Daily Archives: September 24, 2012

birthday thirty-five

I was moping about turning 35, that it was half way to 40.

“No, Maggie,” said Brice. “It’s half way to 70.”

. . . . . . . . . . . . . . . . . . . . . .

Whatever. It’s a milestone on the way to something.

Maybe I would feel just as glum about it if I had done all those life things you’re supposed to have done by now. 35 could still be all boo-hoo even if I did have a for reals career, a kid or two, a mortgage and a partner legally obligated to contend with my oldness.

But I suspect those developmental delays have a bit to do with the feeling of having messed up a bit some how along the way. I turned 35 and I didn’t get it right!

So, I’ve been thinking about my “life list” and trying to identify those things that I really, really want to do before I’m done. The things that could make it feel right.

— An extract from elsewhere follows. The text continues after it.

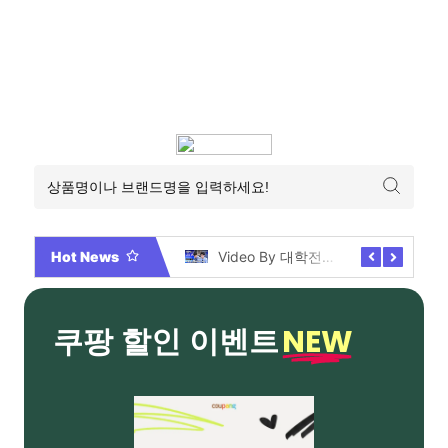
Hot News
2026년 부산 아파트 분양현황 해운대부터 에코델타까지, 전 현장 총정리 가이드
Video By 대학전쟁 시즌 3 전편 공개 완료!
NEW
쿠팡 할인 이벤트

Weirdly, the things I really, really want are not that exciting at all.

I want to save enough money for retirement.

I want to be a faster runner.

I want to remember to send birthday cards.

I want to be a good aunt.

I want to grow my own basil.

I don’t have a collection of dreams that I’m afraid to shoot for. My life is far from perfect, but I’m not pining for something. There’s a vague pining for the mundane, but big things I feel like I should have done by now. Which is possibly not even pining but actually fear that my friends and cohorts are all leaving me behind.

All those things, the babies-marriage-house-career, they could still happen. I can still figure out if those are all things that I really, really want. I’m not giving up, just because of this 35 business. It’s not a deadline.

It’s a milestone. Halfway to 70.

Which is a very, very, very long time from now.

A lot of things are going to happen before then.